Charismatic Tymoshenko Says She Will Be Ukraine PM
By Ron Popeski
KIEV (Reuters) - Opposition leader Yulia Tymoshenko, who roused vast crowds during protests against election fraud, said on Saturday she believed she would be named prime minister once Viktor Yushchenko is finally inaugurated as president.
Leading Ukrainian opposition politician Yulia Tymoshenko gestures during a news conference in Kiev January 15, 2005. Tymoshenko, who roused crowds during mass demonstrations backing president-elect Viktor Yushchenko in November, told reporters she believed Yushchenko would nominate her as prime minister. (Gleb Garanich/Reuters)
Yushchenko, winner of last month's re-run of November's rigged presidential election, must weather a last legal challenge from loser Viktor Yanukovich before taking office. The Supreme Court is to examine Yanukovich's case on Monday, but the ex-premier said he has little chance of overturning the result.
Tymoshenko, 44, is seen as one of several possible candidates to take over government and begin implementing Yushchenko's agenda of cleaning up the ex-Soviet state's business affairs and moving closer to the West.
She said she believed her candidature would be put forward under an election pact she and Yushchenko struck last June.
"We concluded a formal agreement when we created our coalition, setting down our relations if we took power jointly," Tymoshenko, her blonde hair tied in a traditional Ukrainian braid, told a news conference.
"There is no ambiguity in this. It is all clearly written down in terms of the job of prime minister."
Asked whose name appeared in the accord, which reporters said they had not seen, she said: "I'll give you three guesses.
"I believe Viktor Andriyevich Yushchenko is an honest, moral politician and do not believe he will start by breaking a coalition agreement.
GAS PRINCESS
Known as the "gas princess" for her good looks and success in the energy business, she said her chances of being approved by parliament if nominated were "100 percent."
Yushchenko, a former prime minister, has accused Yanukovich of "torturing the nation" by persistently challenging the Dec. 26 vote. His staff hope to stage a grand inauguration which Tymoshenko said was likely to take place next Wednesday.
Yushchenko told an interviewer last month the coalition deal called for Tymoshenko's name to be put forward, but said a decision was subject to negotiation.
Hugely popular among nationalists, Tymoshenko is viewed with distrust by neighboring Russia and it is uncertain she could muster sufficient support in parliament. Her group controls 20 seats compared to about 100 for Yushchenko's Our Ukraine group.
Also viewed as a strong candidate is businessman Petro Poroshenko, a close aide of Yushchenko in Our Ukraine and head of parliament's budget committee.
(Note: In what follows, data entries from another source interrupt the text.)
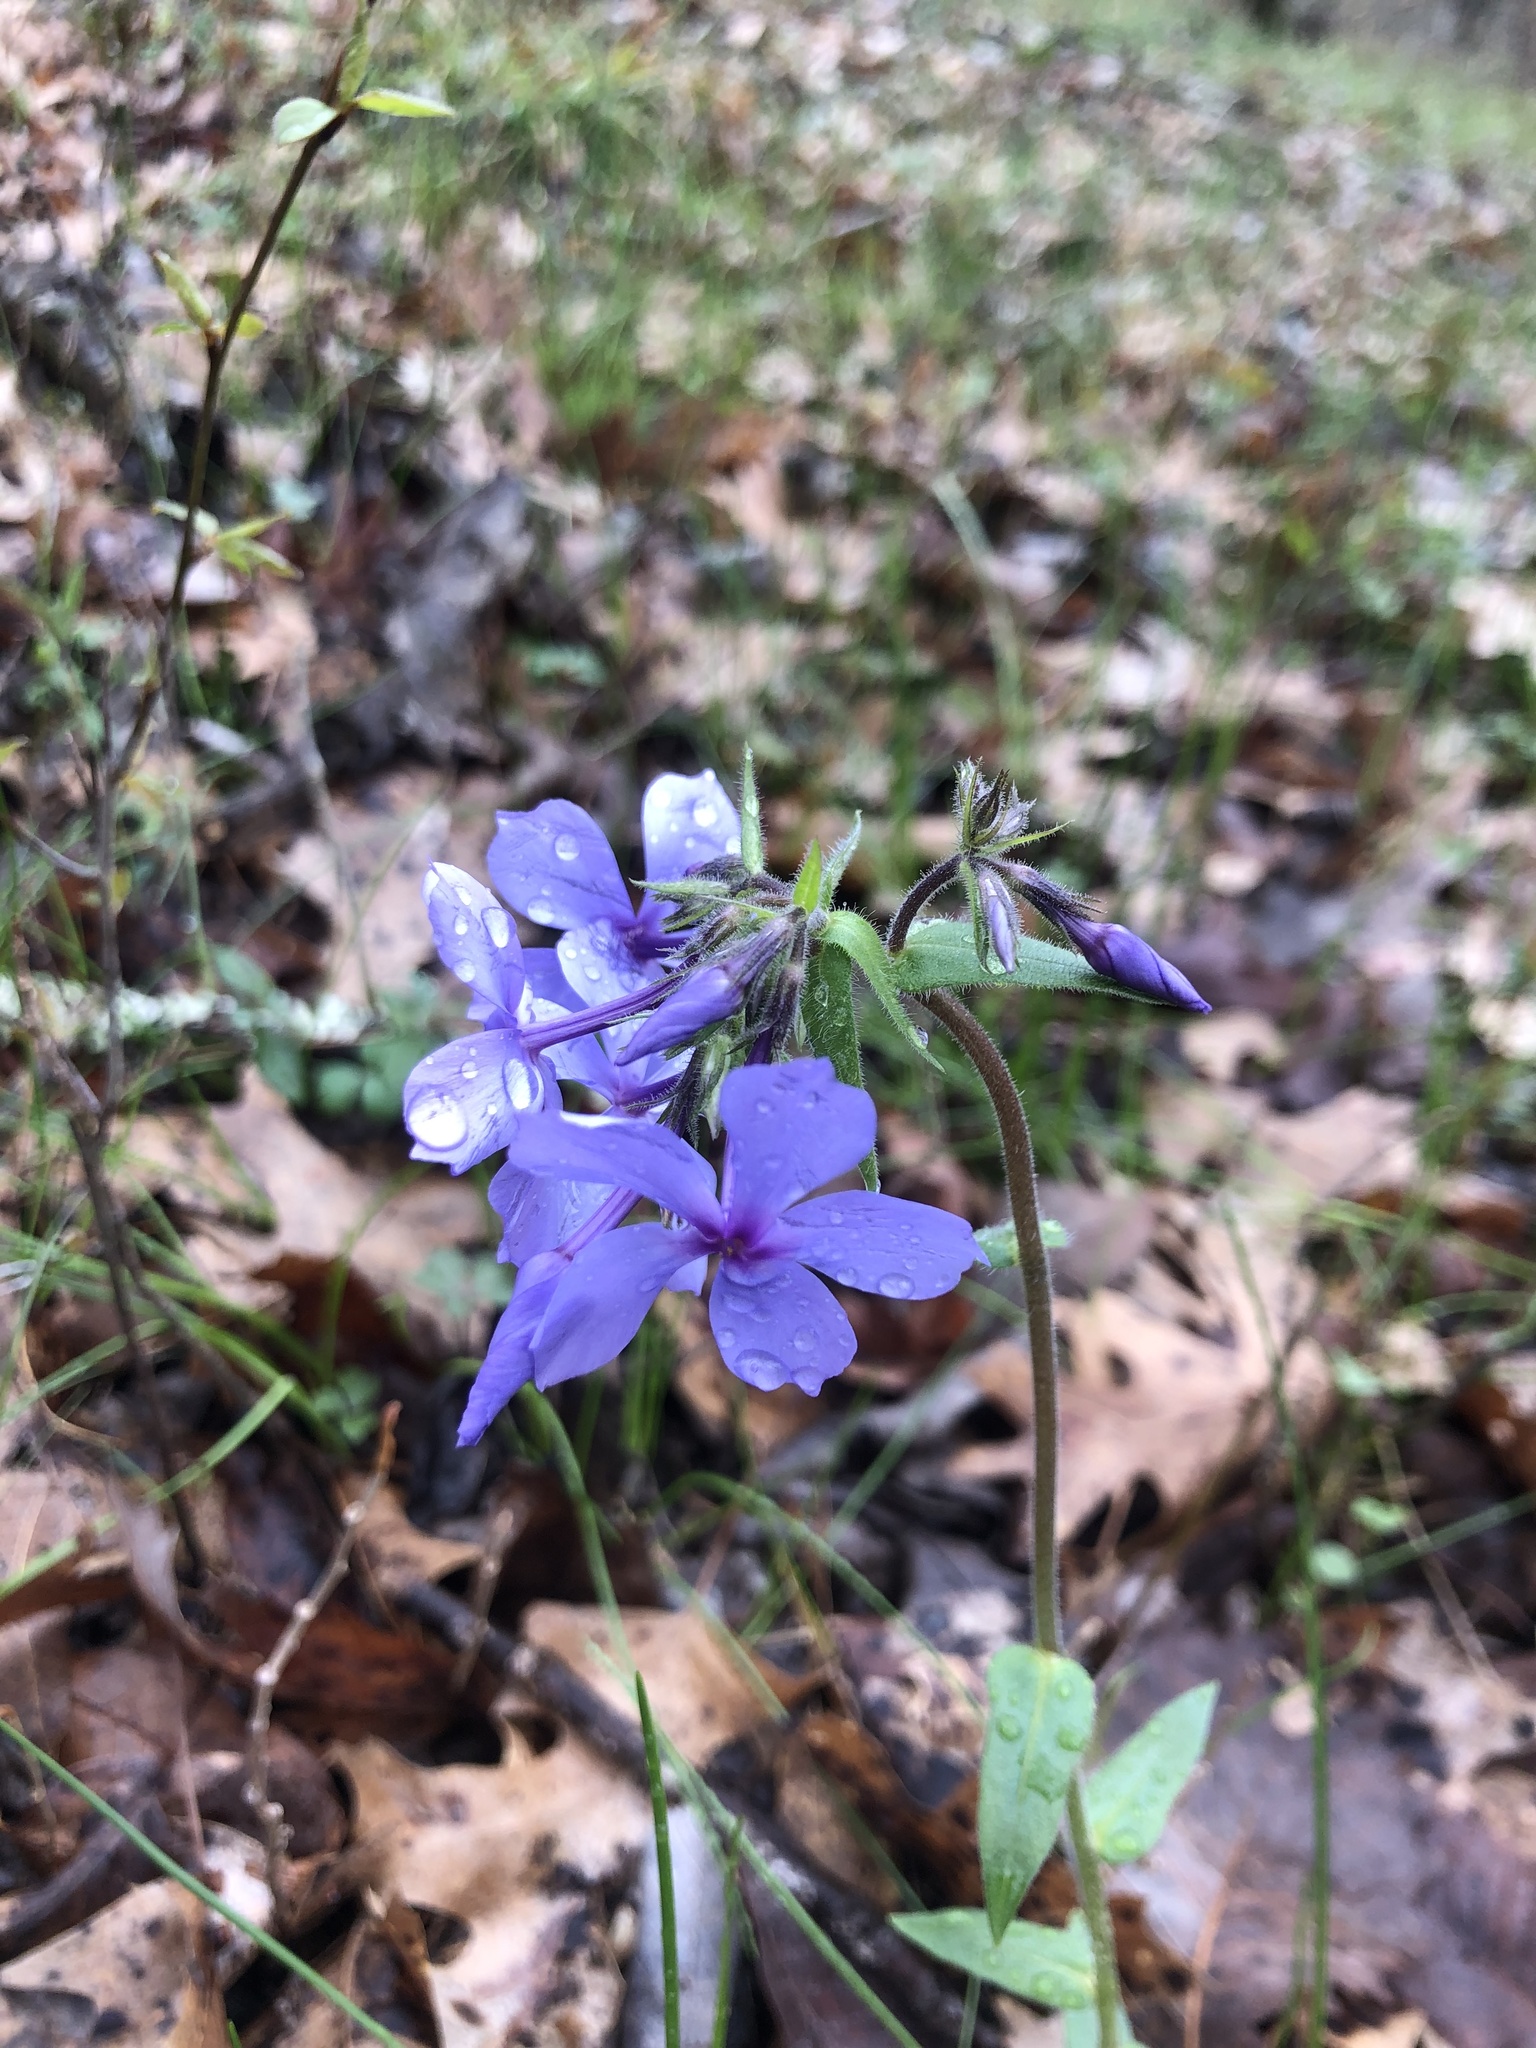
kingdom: Plantae
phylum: Tracheophyta
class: Magnoliopsida
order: Ericales
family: Polemoniaceae
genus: Phlox
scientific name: Phlox divaricata
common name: Blue phlox
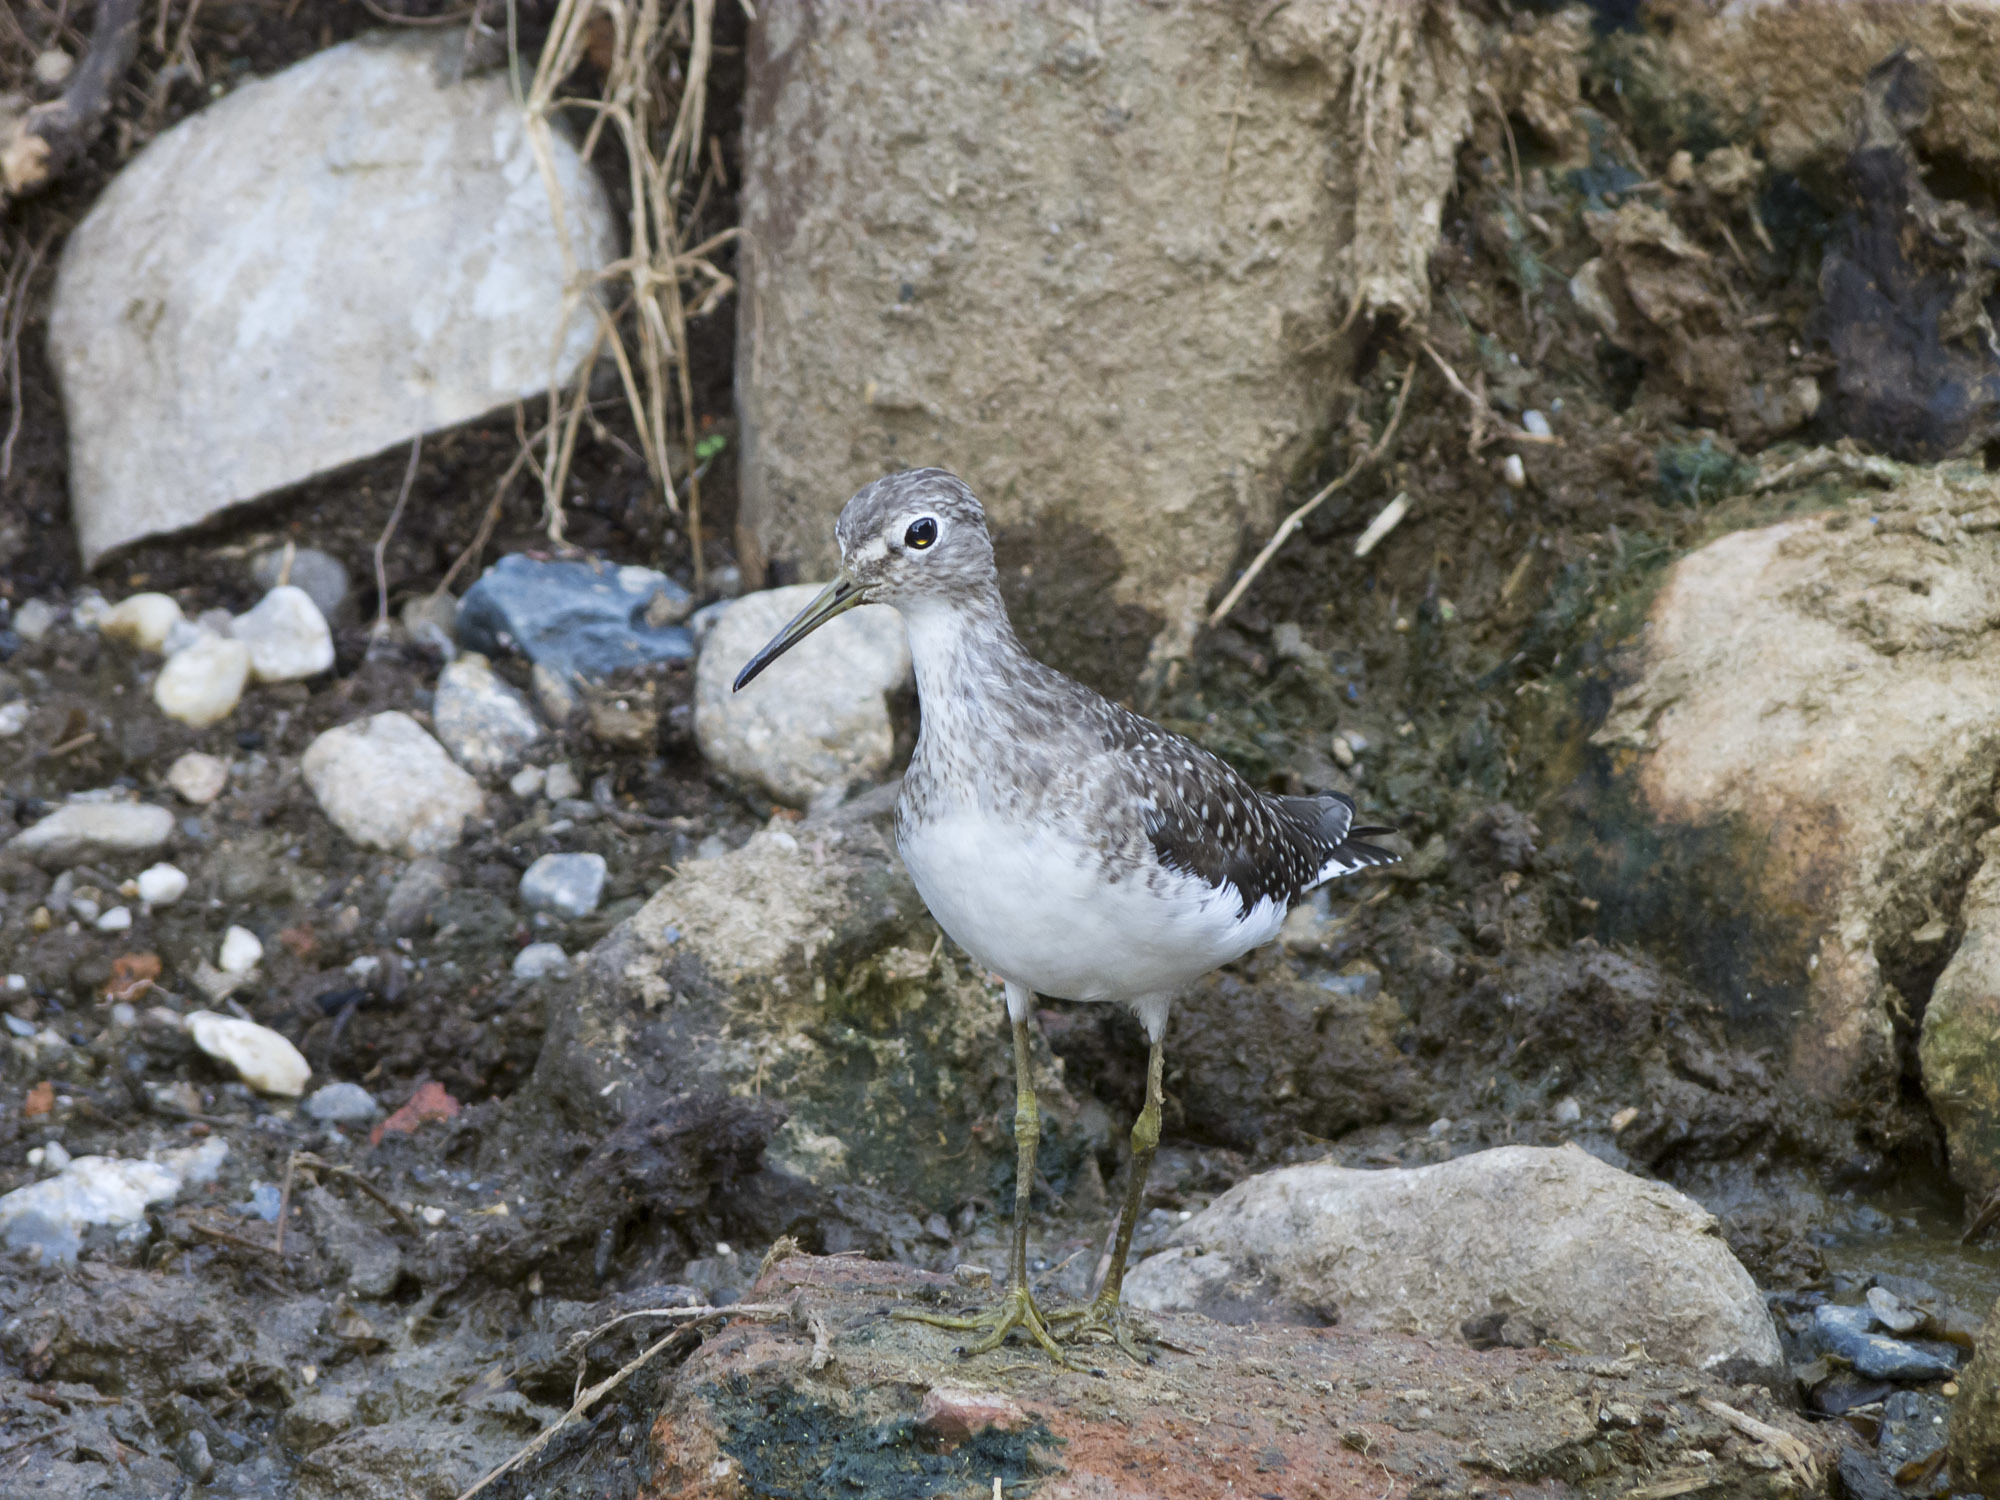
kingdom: Animalia
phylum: Chordata
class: Aves
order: Charadriiformes
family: Scolopacidae
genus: Tringa
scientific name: Tringa solitaria
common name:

Others include two of the president-elect's campaign allies, Socialist Party leader Oleksander Moroz and technocrat Anatoly Kinakh.
Tymoshenko served as deputy prime minister while Yushchenko was head of government but was fired by President Leonid Kuchma, now leaving office after 10 years in power.
Charges of forgery and smuggling gas were brought against her in connection with her activities at the head of a private gas trading firm in the mid-1990s and an arrest warrant has been issued for her in Russia. She denounces the probes as baseless.